Oct 26 2012
Researchers from the University of Southampton and University of Oxford have developed a system for examining some of the world’s most important historical documents in intricate detail.
Reflectance Transformation Imaging (RTI) System for Ancient Documentary Artefacts (funded by the UK Arts and Humanities Research Council) allows a researcher to move a virtual light source across the surface of a digital image of an artefact and use the difference between light and shadow to highlight never-seen-before details.
The system was recently used on objects held in the vaults of the Louvre Museum in Paris and images have now been made available online for free public access on the Cuneiform Digital Library Initiative website.
Among these documents are manuscripts written in the so-called proto-Elamite writing system used in ancient Iran from 3,200 to 3,000 BC and which is the oldest undeciphered writing system currently known. By viewing the extremely high quality images of these documents, and by sharing them with a community of scholars worldwide, a team from Oxford hope to crack the code once and for all.
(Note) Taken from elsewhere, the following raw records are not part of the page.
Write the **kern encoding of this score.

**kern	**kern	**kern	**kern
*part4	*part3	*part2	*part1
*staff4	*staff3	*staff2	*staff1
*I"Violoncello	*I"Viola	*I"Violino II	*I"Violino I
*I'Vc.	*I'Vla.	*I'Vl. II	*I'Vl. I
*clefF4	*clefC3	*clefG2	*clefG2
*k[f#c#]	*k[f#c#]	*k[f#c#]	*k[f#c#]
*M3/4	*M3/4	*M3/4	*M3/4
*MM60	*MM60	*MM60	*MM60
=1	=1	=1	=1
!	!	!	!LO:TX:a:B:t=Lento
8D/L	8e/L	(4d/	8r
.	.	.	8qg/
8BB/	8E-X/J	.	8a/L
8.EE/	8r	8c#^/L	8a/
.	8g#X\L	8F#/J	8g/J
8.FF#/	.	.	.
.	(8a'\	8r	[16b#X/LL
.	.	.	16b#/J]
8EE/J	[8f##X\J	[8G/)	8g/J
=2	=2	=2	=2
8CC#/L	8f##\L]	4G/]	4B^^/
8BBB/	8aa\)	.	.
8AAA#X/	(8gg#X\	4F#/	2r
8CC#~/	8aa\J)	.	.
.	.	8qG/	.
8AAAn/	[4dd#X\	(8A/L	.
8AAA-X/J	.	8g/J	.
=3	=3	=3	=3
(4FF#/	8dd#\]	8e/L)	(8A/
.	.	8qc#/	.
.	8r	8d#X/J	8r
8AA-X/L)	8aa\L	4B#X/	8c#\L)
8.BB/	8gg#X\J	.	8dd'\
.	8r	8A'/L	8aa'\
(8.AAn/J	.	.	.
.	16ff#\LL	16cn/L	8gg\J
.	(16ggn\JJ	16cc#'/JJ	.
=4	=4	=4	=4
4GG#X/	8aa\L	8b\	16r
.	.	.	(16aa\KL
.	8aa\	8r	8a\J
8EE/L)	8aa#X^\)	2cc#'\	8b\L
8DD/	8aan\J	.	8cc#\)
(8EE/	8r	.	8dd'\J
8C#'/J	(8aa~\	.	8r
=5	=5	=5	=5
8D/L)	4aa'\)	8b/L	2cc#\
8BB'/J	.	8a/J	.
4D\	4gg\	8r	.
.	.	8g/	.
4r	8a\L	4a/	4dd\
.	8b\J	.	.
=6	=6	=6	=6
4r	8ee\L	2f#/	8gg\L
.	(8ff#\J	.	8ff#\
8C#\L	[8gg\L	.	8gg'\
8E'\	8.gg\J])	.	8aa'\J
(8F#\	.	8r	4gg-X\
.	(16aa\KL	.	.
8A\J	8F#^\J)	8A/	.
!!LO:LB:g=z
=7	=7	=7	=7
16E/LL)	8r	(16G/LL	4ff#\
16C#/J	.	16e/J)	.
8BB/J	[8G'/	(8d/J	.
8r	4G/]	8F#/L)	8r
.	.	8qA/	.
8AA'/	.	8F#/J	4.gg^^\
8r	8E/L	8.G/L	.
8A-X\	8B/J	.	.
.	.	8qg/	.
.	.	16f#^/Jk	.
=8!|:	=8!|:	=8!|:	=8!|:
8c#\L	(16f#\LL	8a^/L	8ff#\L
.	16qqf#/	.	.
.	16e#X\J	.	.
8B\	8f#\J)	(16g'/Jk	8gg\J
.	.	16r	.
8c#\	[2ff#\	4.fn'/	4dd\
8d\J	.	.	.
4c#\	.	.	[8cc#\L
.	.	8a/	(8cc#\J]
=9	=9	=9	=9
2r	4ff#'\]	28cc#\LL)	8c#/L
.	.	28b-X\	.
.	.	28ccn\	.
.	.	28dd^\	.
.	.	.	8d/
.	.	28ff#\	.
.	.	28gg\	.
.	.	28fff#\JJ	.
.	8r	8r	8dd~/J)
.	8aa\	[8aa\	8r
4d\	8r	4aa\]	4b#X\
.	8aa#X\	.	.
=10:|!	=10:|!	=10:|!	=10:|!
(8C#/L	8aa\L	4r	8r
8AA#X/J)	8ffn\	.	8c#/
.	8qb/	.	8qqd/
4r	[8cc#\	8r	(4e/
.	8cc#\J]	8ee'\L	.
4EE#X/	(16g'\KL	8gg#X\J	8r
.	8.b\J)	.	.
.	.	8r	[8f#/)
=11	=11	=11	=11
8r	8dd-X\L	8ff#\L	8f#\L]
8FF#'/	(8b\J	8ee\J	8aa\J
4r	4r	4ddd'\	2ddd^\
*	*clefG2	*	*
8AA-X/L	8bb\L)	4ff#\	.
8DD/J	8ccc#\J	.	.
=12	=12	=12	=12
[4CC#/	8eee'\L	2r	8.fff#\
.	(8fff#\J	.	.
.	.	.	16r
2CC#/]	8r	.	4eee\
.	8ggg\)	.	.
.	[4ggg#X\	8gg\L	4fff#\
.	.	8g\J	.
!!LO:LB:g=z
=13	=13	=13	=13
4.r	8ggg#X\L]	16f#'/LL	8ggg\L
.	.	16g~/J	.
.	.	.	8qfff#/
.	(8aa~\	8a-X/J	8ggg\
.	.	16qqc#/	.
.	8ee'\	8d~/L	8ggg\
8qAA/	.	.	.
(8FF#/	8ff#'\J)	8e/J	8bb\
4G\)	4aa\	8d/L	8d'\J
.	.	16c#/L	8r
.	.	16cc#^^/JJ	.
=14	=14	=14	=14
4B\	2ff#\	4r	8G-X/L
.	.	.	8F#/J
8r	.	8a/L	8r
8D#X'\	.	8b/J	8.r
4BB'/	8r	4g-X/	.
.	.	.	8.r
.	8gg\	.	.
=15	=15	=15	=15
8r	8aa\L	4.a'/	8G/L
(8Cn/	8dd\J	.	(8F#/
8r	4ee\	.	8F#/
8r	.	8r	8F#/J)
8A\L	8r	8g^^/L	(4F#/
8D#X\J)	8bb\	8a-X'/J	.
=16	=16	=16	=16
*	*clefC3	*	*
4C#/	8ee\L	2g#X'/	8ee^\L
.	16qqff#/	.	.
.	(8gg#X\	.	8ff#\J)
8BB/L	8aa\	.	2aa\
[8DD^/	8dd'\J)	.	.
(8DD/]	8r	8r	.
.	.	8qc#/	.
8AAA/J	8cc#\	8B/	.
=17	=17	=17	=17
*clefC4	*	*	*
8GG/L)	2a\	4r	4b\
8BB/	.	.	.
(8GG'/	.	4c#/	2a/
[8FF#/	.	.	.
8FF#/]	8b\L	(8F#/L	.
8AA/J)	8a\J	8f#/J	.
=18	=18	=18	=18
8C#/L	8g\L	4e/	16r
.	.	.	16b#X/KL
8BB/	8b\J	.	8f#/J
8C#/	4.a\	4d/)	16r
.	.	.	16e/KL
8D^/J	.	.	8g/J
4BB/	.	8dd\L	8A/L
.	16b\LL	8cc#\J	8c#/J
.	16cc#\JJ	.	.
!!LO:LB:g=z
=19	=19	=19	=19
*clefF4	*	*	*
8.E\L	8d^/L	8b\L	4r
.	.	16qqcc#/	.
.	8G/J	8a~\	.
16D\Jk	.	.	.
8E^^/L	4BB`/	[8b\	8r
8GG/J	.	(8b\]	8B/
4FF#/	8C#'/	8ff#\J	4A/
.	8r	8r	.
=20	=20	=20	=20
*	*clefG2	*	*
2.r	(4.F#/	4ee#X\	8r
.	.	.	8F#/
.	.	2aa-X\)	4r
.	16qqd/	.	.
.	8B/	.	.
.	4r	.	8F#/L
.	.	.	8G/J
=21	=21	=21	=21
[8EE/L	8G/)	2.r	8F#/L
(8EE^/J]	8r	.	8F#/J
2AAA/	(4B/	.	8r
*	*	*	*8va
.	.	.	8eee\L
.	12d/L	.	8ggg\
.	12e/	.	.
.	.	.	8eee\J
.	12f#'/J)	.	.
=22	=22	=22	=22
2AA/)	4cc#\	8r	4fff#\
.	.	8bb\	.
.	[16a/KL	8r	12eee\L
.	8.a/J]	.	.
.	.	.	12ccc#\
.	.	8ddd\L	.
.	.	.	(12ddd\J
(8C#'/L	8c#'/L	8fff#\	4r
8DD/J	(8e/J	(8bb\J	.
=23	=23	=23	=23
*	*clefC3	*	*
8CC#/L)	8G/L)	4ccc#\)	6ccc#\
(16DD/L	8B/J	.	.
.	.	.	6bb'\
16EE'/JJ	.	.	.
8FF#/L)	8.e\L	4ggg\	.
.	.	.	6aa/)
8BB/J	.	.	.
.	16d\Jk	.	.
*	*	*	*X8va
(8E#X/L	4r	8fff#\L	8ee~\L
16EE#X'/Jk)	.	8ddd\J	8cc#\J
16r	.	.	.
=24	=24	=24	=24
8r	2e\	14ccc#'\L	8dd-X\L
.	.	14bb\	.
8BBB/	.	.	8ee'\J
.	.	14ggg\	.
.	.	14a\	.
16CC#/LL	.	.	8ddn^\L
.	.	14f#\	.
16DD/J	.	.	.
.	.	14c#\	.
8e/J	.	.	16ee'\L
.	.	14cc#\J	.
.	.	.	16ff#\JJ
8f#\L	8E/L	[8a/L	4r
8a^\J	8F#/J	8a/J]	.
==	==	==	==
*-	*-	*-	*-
The RTI system was developed by Dr Graeme Earl of the Archaeological Computing Research Group at the University of Southampton and Dr Kirk Martinez of Electronics and Computer Science at Southampton. It comprises of a dome with 76 lights inside and a camera positioned at its top. A manuscript is placed in the centre of the dome, where-after 76 photos are taken each with one of the 76 lights individually lit. In post-processing the 76 images are joined so that the researcher can move the light across the surface of the digital image and use the difference between light and shadow to highlight otherwise hidden details.
Dr Kirk Martinez comments: "We aimed to make a modern, fast, but not too expensive version of this imaging system - and it’s great to see we succeeded in making something which is producing valuable data for humanities researchers."
Dr Jacob Dahl, a co-leader of the Cuneiform Digital Library Initiative and a member of Oxford University’s Faculty of Oriental Studies, says: “I have spent the last ten years trying to decipher the proto-Elamite writing system and, with this new technology, I think we are finally on the point of making a breakthrough.
“The quality of the images captured is incredible. And it is important to remember that you cannot decipher a writing system without having reliable images because you will, for example, overlook differences barely visible to the naked eye which may have meaning. Consider for example not being able to distinguish the letter i from the letter t.”
He believes the writing system he is examining may be even more interesting than previously thought: “Looking at contemporary and later writing systems, we would expect to see proto-Elamite use only symbols to represent things, but we think they also used a syllabary – for example 'cat' would not be represented by a symbol depicting the animal, but by symbols for the otherwise unrelated words 'ca' and 'at.
“Half of the signs used in this way seem to have been invented ex novo for the sounds they represent – if this turns out to be the case, it would transform fundamentally how we understand early writing where phonetecism is believed to have been developed through the so-called rebus principle (a modern example would be for example "I see you", written with the three signs 'eye', the 'sea', and a 'ewe').”
Some features of the writing system are already known. The scribes had loaned - or potentially shared - some signs from or with Mesopotamia, such as the numerical signs and their systems and signs for objects like sheep, goats and cereals. Nevertheless, 80-90 percent of the signs remain undeciphered.